[Stored items from a collection]
*** Begin section ***

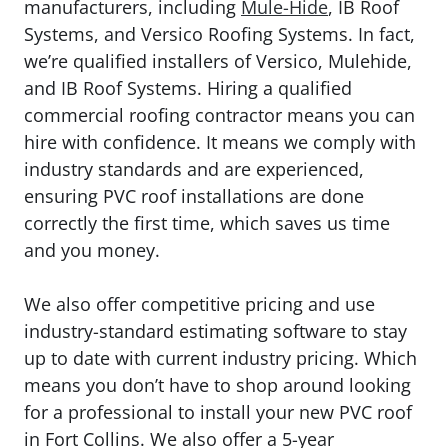
manufacturers, including
Mule-Hide
, IB Roof
Systems, and Versico Roofing Systems. In fact,
we’re qualified installers of Versico, Mulehide,
and IB Roof Systems. Hiring a qualified
commercial roofing contractor means you can
hire with confidence. It means we comply with
industry standards and are experienced,
ensuring PVC roof installations are done
correctly the first time, which saves us time
and you money.
We also offer competitive pricing and use
industry-standard estimating software to stay
up to date with current industry pricing. Which
means you don’t have to shop around looking
for a professional to install your new PVC roof
in Fort Collins. We also offer a 5-year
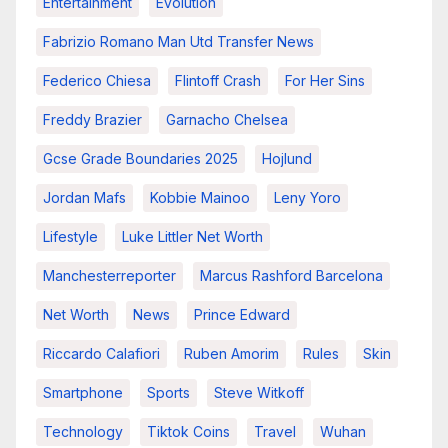
Entertainment
Evolution
Fabrizio Romano Man Utd Transfer News
Federico Chiesa
Flintoff Crash
For Her Sins
Freddy Brazier
Garnacho Chelsea
Gcse Grade Boundaries 2025
Hojlund
Jordan Mafs
Kobbie Mainoo
Leny Yoro
Lifestyle
Luke Littler Net Worth
Manchesterreporter
Marcus Rashford Barcelona
Net Worth
News
Prince Edward
Riccardo Calafiori
Ruben Amorim
Rules
Skin
Smartphone
Sports
Steve Witkoff
Technology
Tiktok Coins
Travel
Wuhan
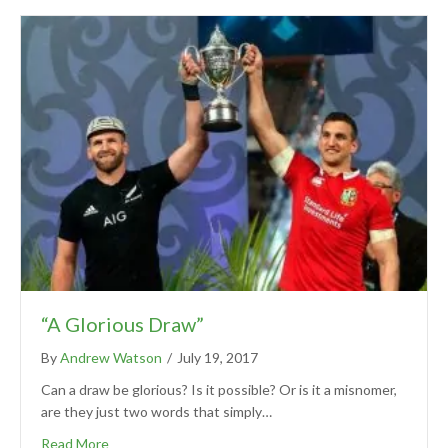
“A Glorious Draw”
By
Andrew Watson
/
July 19, 2017
Can a draw be glorious? Is it possible? Or is it a misnomer,
are they just two words that simply…
Read More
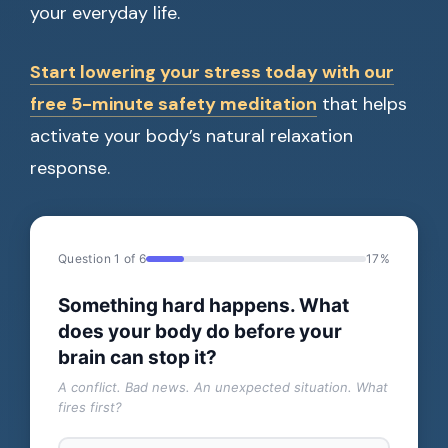
your everyday life.
Start lowering your stress today with our
free 5-minute safety meditation
that helps
activate your body’s natural relaxation
response.
Question 1 of 6
17%
Something hard happens. What
does your body do before your
brain can stop it?
A conflict. Bad news. An unexpected situation. What
fires first?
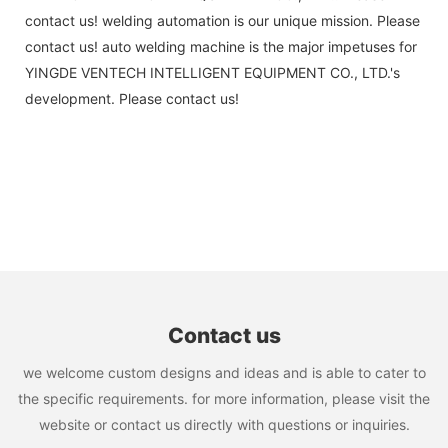
contact us! welding automation is our unique mission. Please
contact us! auto welding machine is the major impetuses for
YINGDE VENTECH INTELLIGENT EQUIPMENT CO., LTD.'s
development. Please contact us!
Contact us
we welcome custom designs and ideas and is able to cater to
the specific requirements. for more information, please visit the
website or contact us directly with questions or inquiries.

*** End section ***

WORK TO COMPLETE – Find every line in the data above that contains the word "first", and copy each of those lines. Case matters.

COMPLETED TASK –
correctly the first time, which saves us time
fires first?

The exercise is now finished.